(Page images and extracted text)
-----
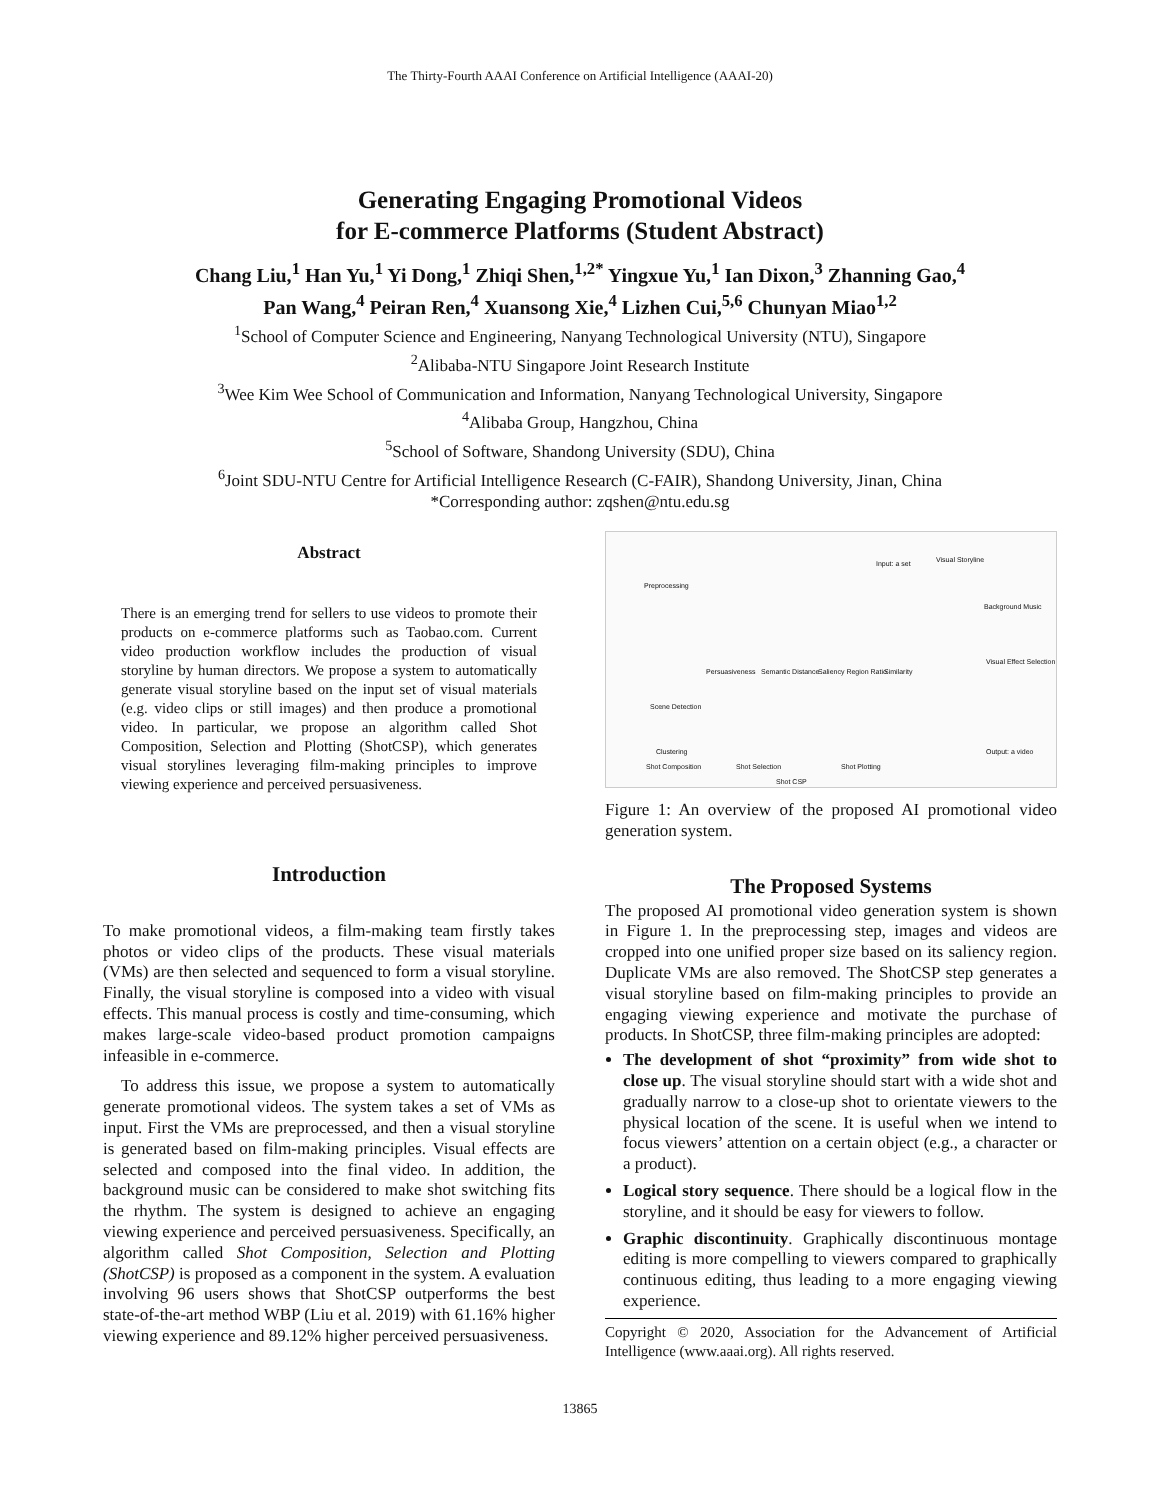The Thirty-Fourth AAAI Conference on Artificial Intelligence (AAAI-20)
Generating Engaging Promotional Videos
for E-commerce Platforms (Student Abstract)
Chang Liu,<sup>1</sup> Han Yu,<sup>1</sup> Yi Dong,<sup>1</sup> Zhiqi Shen,<sup>1,2*</sup> Yingxue Yu,<sup>1</sup> Ian Dixon,<sup>3</sup> Zhanning Gao,<sup>4</sup>
Pan Wang,<sup>4</sup> Peiran Ren,<sup>4</sup> Xuansong Xie,<sup>4</sup> Lizhen Cui,<sup>5,6</sup> Chunyan Miao<sup>1,2</sup>
<sup>1</sup> School of Computer Science and Engineering, Nanyang Technological University (NTU), Singapore
<sup>2</sup> Alibaba-NTU Singapore Joint Research Institute
<sup>3</sup> Wee Kim Wee School of Communication and Information, Nanyang Technological University, Singapore
<sup>4</sup> Alibaba Group, Hangzhou, China
<sup>5</sup> School of Software, Shandong University (SDU), China
<sup>6</sup> Joint SDU-NTU Centre for Artificial Intelligence Research (C-FAIR), Shandong University, Jinan, China
*Corresponding author: zqshen@ntu.edu.sg
Abstract
There is an emerging trend for sellers to use videos to promote their products on e-commerce platforms such as Taobao.com. Current video production workflow includes the production of visual storyline by human directors. We propose a system to automatically generate visual storyline based on the input set of visual materials (e.g. video clips or still images) and then produce a promotional video. In particular, we propose an algorithm called Shot Composition, Selection and Plotting (ShotCSP), which generates visual storylines leveraging film-making principles to improve viewing experience and perceived persuasiveness.
Introduction
To make promotional videos, a film-making team firstly takes photos or video clips of the products. These visual materials (VMs) are then selected and sequenced to form a visual storyline. Finally, the visual storyline is composed into a video with visual effects. This manual process is costly and time-consuming, which makes large-scale video-based product promotion campaigns infeasible in e-commerce.
To address this issue, we propose a system to automatically generate promotional videos. The system takes a set of VMs as input. First the VMs are preprocessed, and then a visual storyline is generated based on film-making principles. Visual effects are selected and composed into the final video. In addition, the background music can be considered to make shot switching fits the rhythm. The system is designed to achieve an engaging viewing experience and perceived persuasiveness. Specifically, an algorithm called Shot Composition, Selection and Plotting (ShotCSP) is proposed as a component in the system. A evaluation involving 96 users shows that ShotCSP outperforms the best state-of-the-art method WBP (Liu et al. 2019) with 61.16% higher viewing experience and 89.12% higher perceived persuasiveness.
Input: a set
Preprocessing
Persuasiveness Semantic Distance Saliency Region Ratio Similarity
Scene Detection
Clustering
Shot Composition Shot Selection Shot Plotting
Shot CSP
Visual Storyline
Background Music
Visual Effect Selection
Output: a video
Figure 1: An overview of the proposed AI promotional video generation system.
The Proposed Systems
The proposed AI promotional video generation system is shown in Figure 1. In the preprocessing step, images and videos are cropped into one unified proper size based on its saliency region. Duplicate VMs are also removed. The ShotCSP step generates a visual storyline based on film-making principles to provide an engaging viewing experience and motivate the purchase of products. In ShotCSP, three film-making principles are adopted:
The development of shot “proximity” from wide shot to close up. The visual storyline should start with a wide shot and gradually narrow to a close-up shot to orientate viewers to the physical location of the scene. It is useful when we intend to focus viewers’ attention on a certain object (e.g., a character or a product).
Logical story sequence. There should be a logical flow in the storyline, and it should be easy for viewers to follow.
Graphic discontinuity. Graphically discontinuous montage editing is more compelling to viewers compared to graphically continuous editing, thus leading to a more engaging viewing experience.
Copyright © 2020, Association for the Advancement of Artificial Intelligence (www.aaai.org). All rights reserved.
13865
-----
All that is wanted is a faithful reproduction of the line above with "Shot Composition Shot Selection Shot Plotting", the line with "The Proposed Systems", and every line in between.

**SOLUTION BELOW**
Shot Composition Shot Selection Shot Plotting
Shot CSP
Visual Storyline
Background Music
Visual Effect Selection
Output: a video
Figure 1: An overview of the proposed AI promotional video generation system.
The Proposed Systems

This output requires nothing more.